Our study has several important limitations. First, it was a retrospective study which resulted in inclusion of patients in whom NIV was prescribed for a variety of indications beyond the evidence-based recommendations. This may potentially have deleterious effects on outcomes and hence these scores need to be applied in the right clinical context. Secondly, it was a single centre study which may limit the external generalisability of the results. Both the SAPS3 and SAPS3-CNIV scores may not be practical in real life given that multiple variables need to be calculated which is time consuming and may not be possible in acute settings.

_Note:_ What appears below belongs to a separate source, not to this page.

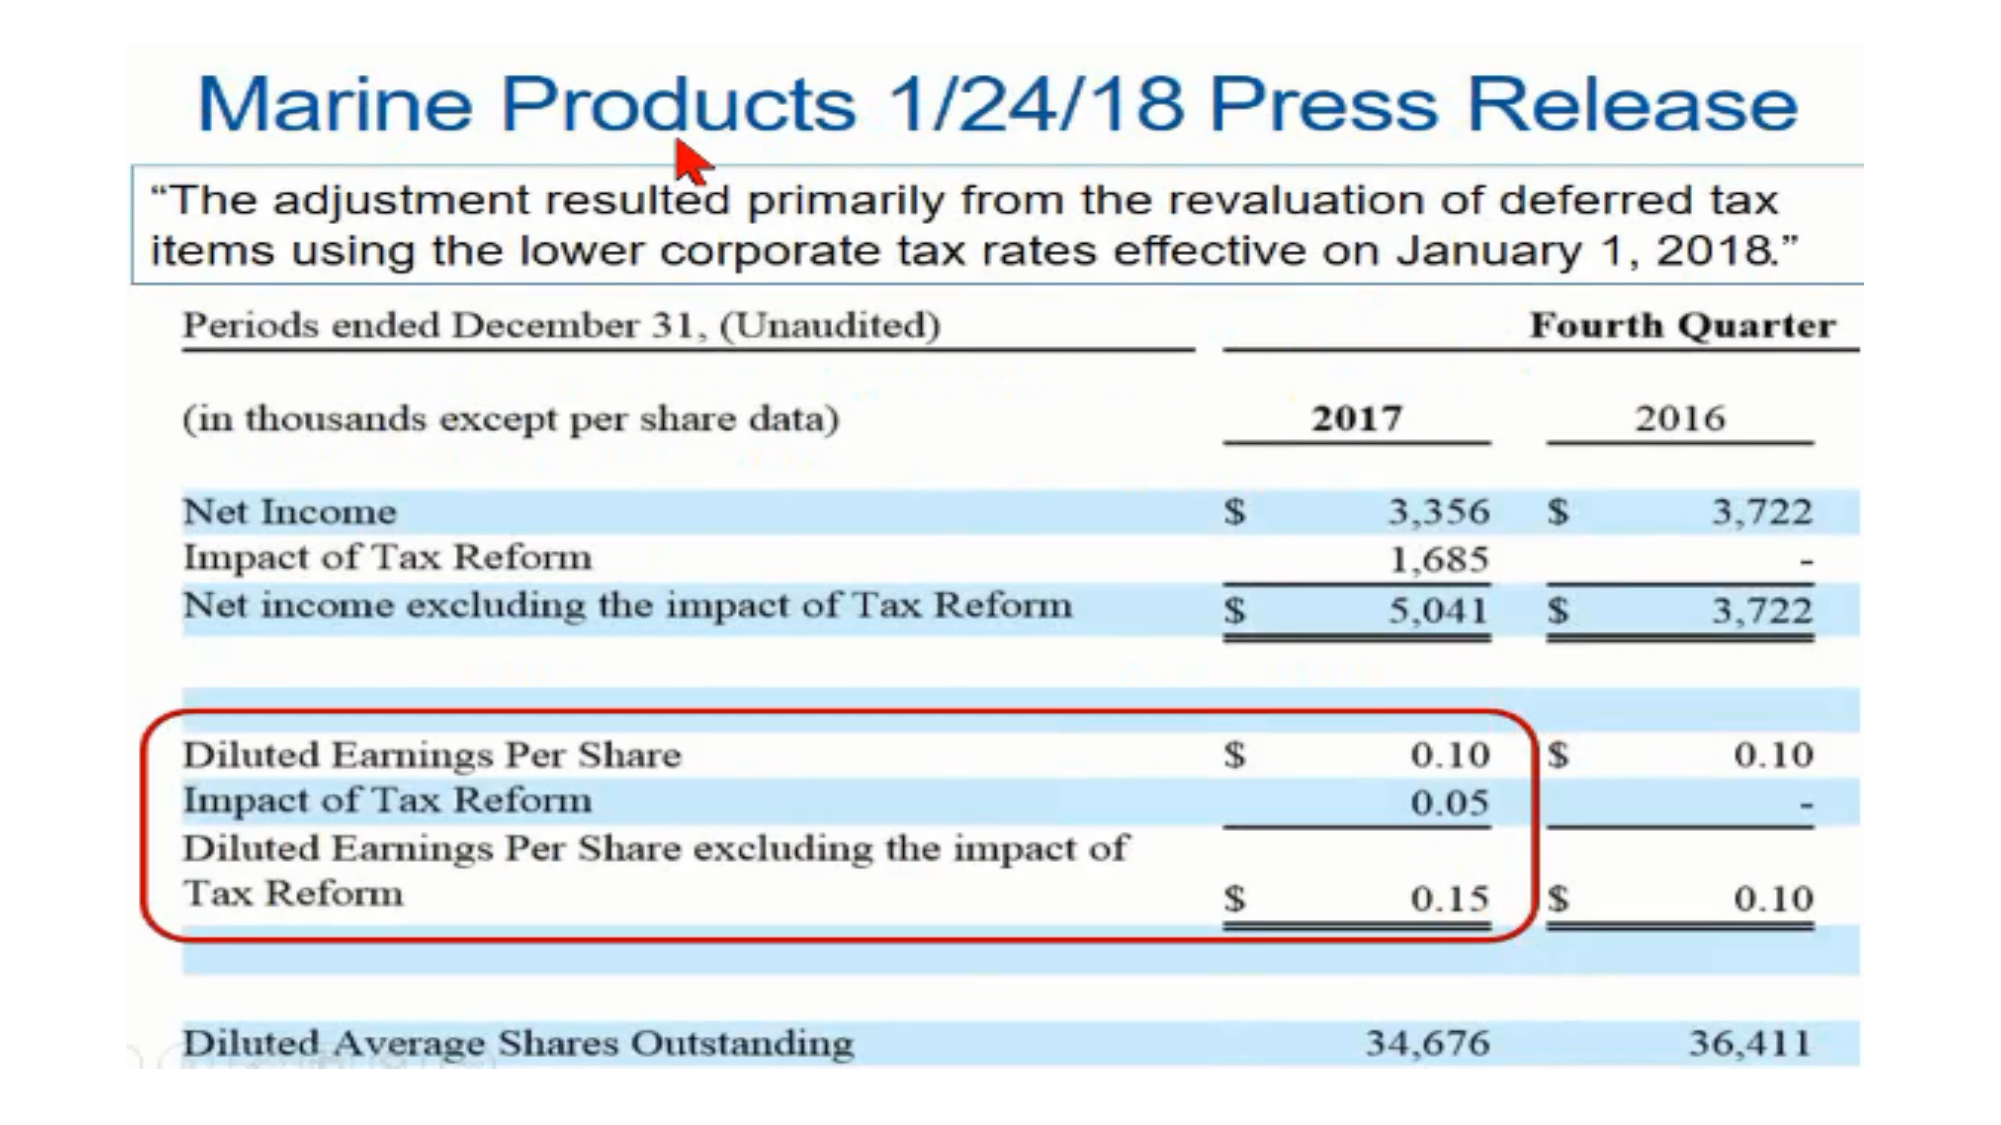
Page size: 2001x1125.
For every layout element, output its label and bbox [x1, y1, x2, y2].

picture [126, 43, 1864, 1069]
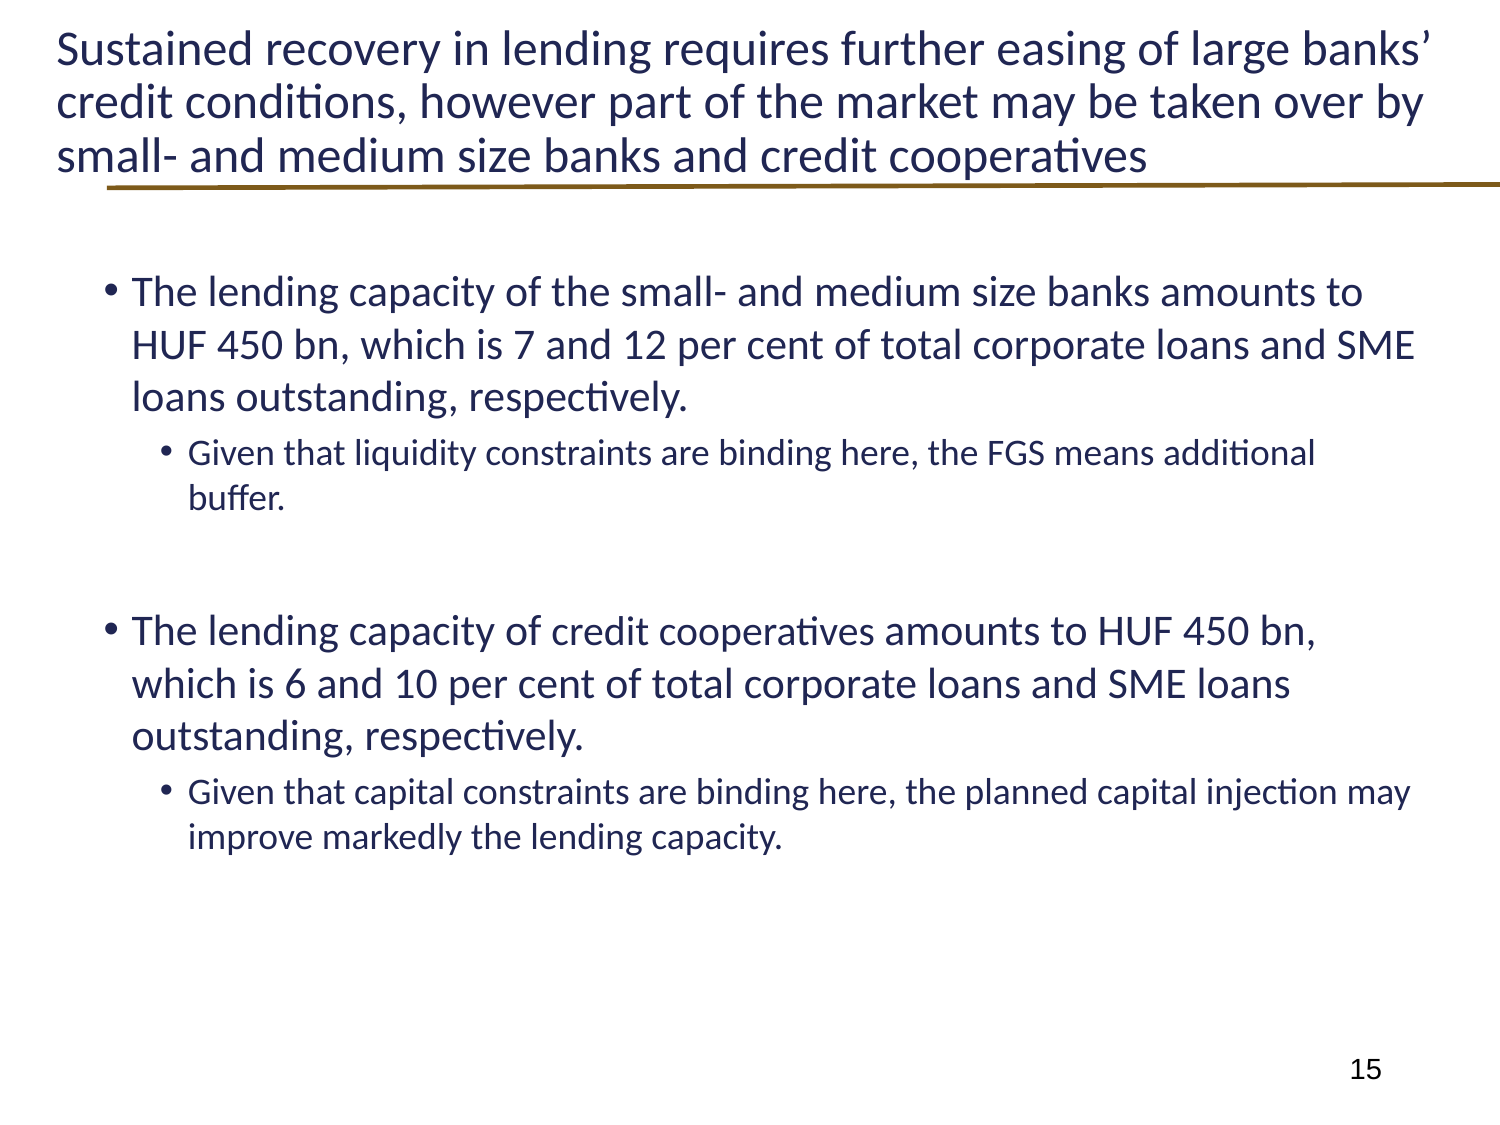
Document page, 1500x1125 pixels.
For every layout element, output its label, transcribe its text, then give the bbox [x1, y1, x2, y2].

Future research directions would be to develop a simple, accurate score for risk of NIV failure in selected patients where NIV is prescribed according to the evidence-based guidelines. This could guide the location of care as patients with higher scores may need to be monitored in resource-intensive ICU settings.

In conclusion, the SAPS3-CNIV model did not improve mortality prediction in patients over SAPS3 in our cohort. Further development of a simplified and practical score to predict outcomes in patients treated with NIV is required.